A sampling of some of our ongoing and recently completed projects:
The role of iron redox dynamics in carbon losses from tropical forest soils
We seek to understand how fluctuations in moisture and soil oxygen availability driven by climate change feed back on coupled interactions among soil microbial and geochemical processes that control carbon turnover. Sequential iron reduction and oxidation appear to have a significant but poorly-described role in driving the decomposition of biochemically recalcitrant (and likely old) organic matter.
Postdoc Wenjuan Huang is leading the charge on this project.
Impacts of iron biogeochemical cycling on soil carbon stabilization in Iowa agroecosystems
This work is funded in part by the Center for Global and Regional Environmental Research (CGRER). Perennial cropping systems offer important opportunities for improving agroecosystem sustainability, and soil C sequestration and related fertility enhancement are chief among potential benefits. We seek to understand the mechanisms by which mineral-associated C is accrued or lost, using the Comparison of Biofuels Study (COBS) led by ISU colleague Matt Liebman. We will use measurements of Fe dynamics and C stable isotopes to tease apart these questions. Grad student Chenglong Ye and undergrad Anthony Mirabito are leading this work.

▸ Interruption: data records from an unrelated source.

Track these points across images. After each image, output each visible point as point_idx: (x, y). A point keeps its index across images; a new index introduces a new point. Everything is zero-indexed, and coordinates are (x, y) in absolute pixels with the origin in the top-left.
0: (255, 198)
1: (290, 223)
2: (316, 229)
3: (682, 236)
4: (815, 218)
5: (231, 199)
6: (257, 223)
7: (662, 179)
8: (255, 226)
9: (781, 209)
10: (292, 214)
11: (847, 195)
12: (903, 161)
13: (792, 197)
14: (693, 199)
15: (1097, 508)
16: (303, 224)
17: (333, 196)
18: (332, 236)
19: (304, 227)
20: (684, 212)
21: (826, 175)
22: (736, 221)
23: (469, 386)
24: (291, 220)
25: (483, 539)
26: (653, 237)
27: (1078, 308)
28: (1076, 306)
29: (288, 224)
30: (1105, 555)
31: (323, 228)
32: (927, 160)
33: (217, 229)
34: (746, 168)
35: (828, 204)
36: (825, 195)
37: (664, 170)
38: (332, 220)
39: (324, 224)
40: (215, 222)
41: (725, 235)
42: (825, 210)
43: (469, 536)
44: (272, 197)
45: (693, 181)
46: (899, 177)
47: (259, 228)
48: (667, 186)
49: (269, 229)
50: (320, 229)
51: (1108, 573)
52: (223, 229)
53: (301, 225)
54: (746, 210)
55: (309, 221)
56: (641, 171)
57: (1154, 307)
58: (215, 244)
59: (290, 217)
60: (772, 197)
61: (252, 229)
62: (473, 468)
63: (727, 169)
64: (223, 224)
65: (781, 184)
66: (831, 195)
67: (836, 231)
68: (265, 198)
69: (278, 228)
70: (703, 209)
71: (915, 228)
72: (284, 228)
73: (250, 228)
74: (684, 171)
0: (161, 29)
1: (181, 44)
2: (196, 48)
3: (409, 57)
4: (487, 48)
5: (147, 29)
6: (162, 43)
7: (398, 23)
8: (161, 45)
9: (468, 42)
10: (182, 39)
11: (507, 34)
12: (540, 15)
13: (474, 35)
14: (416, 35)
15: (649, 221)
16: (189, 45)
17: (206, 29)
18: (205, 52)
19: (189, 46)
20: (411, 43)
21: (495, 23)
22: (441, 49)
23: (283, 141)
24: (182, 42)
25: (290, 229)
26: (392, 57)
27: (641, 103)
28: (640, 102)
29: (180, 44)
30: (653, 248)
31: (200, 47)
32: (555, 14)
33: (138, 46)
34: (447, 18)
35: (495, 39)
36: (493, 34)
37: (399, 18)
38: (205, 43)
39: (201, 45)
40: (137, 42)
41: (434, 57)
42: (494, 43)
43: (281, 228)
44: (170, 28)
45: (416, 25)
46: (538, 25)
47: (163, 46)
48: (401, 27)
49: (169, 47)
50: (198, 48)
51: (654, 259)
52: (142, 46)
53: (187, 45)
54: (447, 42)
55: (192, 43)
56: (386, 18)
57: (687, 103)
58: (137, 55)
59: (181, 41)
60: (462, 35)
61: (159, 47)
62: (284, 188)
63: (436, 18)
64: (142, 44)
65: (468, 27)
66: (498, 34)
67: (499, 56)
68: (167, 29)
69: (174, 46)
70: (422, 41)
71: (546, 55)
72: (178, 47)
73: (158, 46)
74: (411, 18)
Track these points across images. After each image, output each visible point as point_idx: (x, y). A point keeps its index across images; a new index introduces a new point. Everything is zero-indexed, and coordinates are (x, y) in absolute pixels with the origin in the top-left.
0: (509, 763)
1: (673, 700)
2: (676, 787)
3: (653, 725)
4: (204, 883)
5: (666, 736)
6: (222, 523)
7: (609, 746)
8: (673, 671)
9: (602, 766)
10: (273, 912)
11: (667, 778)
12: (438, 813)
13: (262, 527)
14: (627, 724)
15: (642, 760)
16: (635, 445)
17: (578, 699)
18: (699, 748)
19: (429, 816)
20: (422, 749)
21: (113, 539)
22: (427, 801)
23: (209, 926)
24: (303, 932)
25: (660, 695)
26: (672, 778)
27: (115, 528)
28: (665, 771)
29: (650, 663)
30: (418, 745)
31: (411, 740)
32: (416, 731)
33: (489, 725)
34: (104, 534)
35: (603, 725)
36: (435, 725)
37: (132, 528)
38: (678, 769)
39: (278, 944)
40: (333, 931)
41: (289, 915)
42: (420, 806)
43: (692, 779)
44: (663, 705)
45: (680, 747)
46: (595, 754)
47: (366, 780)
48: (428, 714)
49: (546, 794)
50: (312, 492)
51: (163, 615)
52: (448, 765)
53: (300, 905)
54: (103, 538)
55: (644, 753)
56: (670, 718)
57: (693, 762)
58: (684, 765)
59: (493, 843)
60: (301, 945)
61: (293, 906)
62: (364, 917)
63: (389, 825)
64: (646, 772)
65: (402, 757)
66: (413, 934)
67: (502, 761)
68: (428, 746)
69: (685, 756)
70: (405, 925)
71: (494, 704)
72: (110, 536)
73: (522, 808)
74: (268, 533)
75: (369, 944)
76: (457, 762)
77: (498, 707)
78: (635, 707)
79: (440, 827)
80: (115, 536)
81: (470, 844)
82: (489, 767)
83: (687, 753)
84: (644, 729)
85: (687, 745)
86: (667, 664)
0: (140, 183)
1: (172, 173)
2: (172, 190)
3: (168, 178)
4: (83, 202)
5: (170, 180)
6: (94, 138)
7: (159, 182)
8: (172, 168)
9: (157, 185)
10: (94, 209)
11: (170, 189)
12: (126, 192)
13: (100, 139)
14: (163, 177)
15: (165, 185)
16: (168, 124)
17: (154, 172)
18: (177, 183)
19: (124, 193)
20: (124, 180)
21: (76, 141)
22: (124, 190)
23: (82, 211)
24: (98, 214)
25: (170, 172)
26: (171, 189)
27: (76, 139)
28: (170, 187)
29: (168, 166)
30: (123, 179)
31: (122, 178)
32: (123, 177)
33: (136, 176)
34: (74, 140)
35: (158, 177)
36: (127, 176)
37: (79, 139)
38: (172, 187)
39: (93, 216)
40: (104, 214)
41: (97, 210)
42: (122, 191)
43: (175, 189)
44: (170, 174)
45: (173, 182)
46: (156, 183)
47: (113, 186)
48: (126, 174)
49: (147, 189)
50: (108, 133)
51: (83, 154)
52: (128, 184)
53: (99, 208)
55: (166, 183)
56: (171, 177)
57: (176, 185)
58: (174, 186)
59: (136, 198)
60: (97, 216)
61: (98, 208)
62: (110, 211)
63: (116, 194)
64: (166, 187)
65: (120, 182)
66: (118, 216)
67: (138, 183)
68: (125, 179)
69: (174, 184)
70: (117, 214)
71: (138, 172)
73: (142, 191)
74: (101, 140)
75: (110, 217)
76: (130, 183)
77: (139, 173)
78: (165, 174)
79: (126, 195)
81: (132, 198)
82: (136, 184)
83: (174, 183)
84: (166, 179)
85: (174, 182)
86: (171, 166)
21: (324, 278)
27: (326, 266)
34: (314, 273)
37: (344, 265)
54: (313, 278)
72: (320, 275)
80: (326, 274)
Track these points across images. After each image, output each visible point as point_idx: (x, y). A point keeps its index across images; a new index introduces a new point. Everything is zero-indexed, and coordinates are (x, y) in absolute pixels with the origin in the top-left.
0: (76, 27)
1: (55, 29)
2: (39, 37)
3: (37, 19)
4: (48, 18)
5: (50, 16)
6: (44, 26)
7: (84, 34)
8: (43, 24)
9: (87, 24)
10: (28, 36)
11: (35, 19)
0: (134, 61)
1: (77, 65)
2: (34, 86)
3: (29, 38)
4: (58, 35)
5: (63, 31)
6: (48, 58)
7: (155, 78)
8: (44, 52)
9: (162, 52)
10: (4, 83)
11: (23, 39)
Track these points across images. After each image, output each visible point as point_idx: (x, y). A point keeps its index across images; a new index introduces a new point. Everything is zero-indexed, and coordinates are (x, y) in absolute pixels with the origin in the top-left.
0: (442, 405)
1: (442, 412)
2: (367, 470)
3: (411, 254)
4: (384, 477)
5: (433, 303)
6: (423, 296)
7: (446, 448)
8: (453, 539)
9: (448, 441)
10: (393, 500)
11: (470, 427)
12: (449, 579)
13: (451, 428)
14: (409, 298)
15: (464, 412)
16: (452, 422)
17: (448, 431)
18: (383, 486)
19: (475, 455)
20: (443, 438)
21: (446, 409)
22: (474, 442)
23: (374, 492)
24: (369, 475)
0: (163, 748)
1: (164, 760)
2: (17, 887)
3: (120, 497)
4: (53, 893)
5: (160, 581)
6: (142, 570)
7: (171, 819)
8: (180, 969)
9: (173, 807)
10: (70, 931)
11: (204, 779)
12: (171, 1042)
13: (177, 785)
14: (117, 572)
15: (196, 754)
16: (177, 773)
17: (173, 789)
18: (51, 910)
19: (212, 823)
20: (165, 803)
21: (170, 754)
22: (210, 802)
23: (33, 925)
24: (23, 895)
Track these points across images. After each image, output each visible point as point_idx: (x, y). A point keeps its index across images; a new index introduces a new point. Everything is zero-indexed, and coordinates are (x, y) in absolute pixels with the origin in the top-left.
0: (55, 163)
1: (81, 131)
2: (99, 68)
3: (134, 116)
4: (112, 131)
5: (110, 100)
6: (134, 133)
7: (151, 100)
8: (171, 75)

Prairie pothole soils: hotspots of nitrogen losses from agricultural landscapes?
This work is funded by the EPA, the Iowa Nutrient Research Center, and the Leopold Center for Sustainable Agriculture. Soil moisture is a key factor regulating both nitrate leaching losses and nitrous oxide production. Moisture varies predictably over space in the Des Moines lobe region of Iowa, where depressions known as prairie potholes (former wetlands)
are consistently wetter than adjacent upland soils. Potholes may contribute disproportionally to nitrate losses and nitrous oxide emissions, implying that targeted conversions of potholes under corn/bean cultivation to perennial vegetation could yield substantial reductions in these impacts. PhD student Nate Lawrence is leading this work.
Controls on lignin degradation: bridging old and new paradigms of soil organic matter:
Collaboration with Ken Hammel, USDA Forest Products Lab and University of Wisconsin-Madison. Lignin is difficult to decompose, but recent work suggests that it may be degraded relatively rapidly in natural soils. The question remains: how important is lignin as a constituent of soil organic matter, and what are the biogeochemical controls on lignin losses and stabilization? We are addressing these questions using incubations of a broad spectrum of soils with 13C-labeled lignins and litter.
(NSF-EPSCOR project with many collaborators at the University of Utah and Utah State University)
Our research explores the patterns and processes controlling N dynamics across wildland to urban land use gradients spanning mountains to valleys in northern Utah. This work has revealed that wildland and urban ecosystems adjacent to the Wasatch Mountains have a strong capacity for retaining nitrogen deposition, yet N cycling in wildland areas can be perturbed by relatively subtle land use changes (e.g. roads, dogs, low-intensity grazing). Multiple lines of inference suggest that leaking municipal sewers may be a primary N source to urban streams in this region.